> Stated task:
In the poetry tournament post, which word did the writer draw? Please answer in a few words.

> Source:
Posted March 15th, 2012 by Susan Taylor Brown and filed in Poetry

I signed up to be part of this wonderful crazy-making idea that Ed DeCaria came up with – a March Madness Poetry Tournament, where poets are assigned a word and matched up in head-to-head battles. They have to write a kid appropriate poem. Readers vote, winners move on to the next round. Some of the words are insanely difficult. Some are silly. The poems are great fun to read, many of them are light, funny verse.

The seeding is random and the words range from 1 (easy) to 16 (how will I ever use this in a poem). I was seeded, randomly, at 16. Which meant I was going to draw the tough words. The word I drew was “nonconfrontational” Uh, huh. To use in a poem for kids.

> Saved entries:
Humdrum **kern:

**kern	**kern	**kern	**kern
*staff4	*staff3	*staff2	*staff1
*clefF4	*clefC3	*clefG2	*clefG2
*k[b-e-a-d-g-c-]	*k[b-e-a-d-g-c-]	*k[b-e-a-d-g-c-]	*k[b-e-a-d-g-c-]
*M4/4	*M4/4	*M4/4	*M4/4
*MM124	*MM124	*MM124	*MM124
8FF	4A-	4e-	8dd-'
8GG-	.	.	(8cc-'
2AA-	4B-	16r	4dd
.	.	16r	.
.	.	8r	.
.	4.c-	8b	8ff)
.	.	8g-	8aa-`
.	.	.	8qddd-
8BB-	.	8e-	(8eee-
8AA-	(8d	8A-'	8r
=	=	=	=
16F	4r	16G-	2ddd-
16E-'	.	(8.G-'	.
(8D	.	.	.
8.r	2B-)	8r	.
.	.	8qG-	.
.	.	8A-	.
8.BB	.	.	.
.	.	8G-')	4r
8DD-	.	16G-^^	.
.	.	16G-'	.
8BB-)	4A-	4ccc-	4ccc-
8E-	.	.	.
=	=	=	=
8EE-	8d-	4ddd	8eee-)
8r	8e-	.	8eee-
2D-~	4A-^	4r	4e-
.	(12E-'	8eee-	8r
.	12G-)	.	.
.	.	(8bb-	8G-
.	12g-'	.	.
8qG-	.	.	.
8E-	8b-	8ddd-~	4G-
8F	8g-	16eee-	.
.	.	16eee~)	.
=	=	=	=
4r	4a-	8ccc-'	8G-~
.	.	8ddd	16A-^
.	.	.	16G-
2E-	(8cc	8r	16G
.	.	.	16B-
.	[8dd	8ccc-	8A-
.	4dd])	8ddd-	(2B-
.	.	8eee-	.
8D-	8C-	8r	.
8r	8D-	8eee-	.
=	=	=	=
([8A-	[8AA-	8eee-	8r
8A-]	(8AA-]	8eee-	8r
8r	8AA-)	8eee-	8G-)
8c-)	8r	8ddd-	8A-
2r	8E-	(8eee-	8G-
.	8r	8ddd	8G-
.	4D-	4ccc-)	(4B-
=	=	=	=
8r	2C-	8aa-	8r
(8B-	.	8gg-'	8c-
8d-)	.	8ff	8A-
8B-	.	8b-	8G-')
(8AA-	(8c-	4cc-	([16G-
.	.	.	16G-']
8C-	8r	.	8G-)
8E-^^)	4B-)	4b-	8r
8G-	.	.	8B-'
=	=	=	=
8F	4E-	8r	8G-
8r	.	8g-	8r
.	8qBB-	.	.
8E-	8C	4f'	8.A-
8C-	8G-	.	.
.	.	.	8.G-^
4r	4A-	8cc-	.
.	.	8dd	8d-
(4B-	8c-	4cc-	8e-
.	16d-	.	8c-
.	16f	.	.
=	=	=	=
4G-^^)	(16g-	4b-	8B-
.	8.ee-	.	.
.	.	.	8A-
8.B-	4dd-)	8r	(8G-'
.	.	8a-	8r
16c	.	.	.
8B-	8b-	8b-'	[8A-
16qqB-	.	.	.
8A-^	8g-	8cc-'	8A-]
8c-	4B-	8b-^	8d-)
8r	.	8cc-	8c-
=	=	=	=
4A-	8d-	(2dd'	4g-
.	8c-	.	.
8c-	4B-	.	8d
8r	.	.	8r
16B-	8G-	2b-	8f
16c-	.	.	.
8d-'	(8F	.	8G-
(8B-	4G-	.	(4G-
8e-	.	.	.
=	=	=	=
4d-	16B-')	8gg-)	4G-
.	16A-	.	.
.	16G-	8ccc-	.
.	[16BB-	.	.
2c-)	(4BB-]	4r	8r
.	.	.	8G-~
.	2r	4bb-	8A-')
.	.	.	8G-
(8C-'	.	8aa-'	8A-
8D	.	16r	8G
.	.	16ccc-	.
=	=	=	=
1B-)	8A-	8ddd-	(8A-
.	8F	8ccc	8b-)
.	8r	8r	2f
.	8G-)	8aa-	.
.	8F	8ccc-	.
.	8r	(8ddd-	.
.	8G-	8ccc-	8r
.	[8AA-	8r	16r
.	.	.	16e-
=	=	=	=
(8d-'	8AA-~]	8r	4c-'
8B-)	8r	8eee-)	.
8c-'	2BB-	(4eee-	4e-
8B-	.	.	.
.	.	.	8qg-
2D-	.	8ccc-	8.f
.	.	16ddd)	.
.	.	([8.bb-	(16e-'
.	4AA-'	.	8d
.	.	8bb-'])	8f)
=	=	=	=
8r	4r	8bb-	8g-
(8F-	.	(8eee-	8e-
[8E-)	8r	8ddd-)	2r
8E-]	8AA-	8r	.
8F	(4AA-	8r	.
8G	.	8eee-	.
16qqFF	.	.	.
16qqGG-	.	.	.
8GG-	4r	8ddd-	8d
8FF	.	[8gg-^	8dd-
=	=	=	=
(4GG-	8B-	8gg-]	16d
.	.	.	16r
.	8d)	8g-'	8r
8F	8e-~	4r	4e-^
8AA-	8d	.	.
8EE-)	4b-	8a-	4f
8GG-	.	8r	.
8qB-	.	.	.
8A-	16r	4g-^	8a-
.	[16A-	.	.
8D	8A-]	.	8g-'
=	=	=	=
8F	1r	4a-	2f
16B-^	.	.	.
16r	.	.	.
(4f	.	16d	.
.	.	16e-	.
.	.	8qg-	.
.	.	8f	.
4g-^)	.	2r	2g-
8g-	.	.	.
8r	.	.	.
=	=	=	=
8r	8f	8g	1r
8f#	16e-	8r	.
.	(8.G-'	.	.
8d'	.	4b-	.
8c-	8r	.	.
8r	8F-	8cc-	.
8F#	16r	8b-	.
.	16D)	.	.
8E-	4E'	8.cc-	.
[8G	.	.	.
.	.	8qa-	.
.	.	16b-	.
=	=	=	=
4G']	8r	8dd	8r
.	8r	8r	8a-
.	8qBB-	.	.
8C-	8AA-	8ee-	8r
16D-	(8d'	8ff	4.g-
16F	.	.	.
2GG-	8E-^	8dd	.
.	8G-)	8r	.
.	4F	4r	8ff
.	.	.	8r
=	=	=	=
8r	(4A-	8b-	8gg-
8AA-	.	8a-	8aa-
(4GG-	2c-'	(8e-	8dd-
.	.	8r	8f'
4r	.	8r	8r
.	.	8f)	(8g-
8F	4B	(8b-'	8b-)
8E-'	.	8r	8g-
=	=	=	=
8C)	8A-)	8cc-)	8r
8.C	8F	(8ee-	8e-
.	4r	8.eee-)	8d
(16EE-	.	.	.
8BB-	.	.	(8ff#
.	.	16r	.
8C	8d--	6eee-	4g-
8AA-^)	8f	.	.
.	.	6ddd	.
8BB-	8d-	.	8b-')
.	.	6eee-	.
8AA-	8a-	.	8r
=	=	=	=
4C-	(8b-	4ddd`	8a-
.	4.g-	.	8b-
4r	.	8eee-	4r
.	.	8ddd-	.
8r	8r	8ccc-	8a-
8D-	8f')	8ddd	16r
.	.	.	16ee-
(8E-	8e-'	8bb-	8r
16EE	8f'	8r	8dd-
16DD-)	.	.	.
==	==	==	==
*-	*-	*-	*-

> Exercise result:
"nonconfrontational"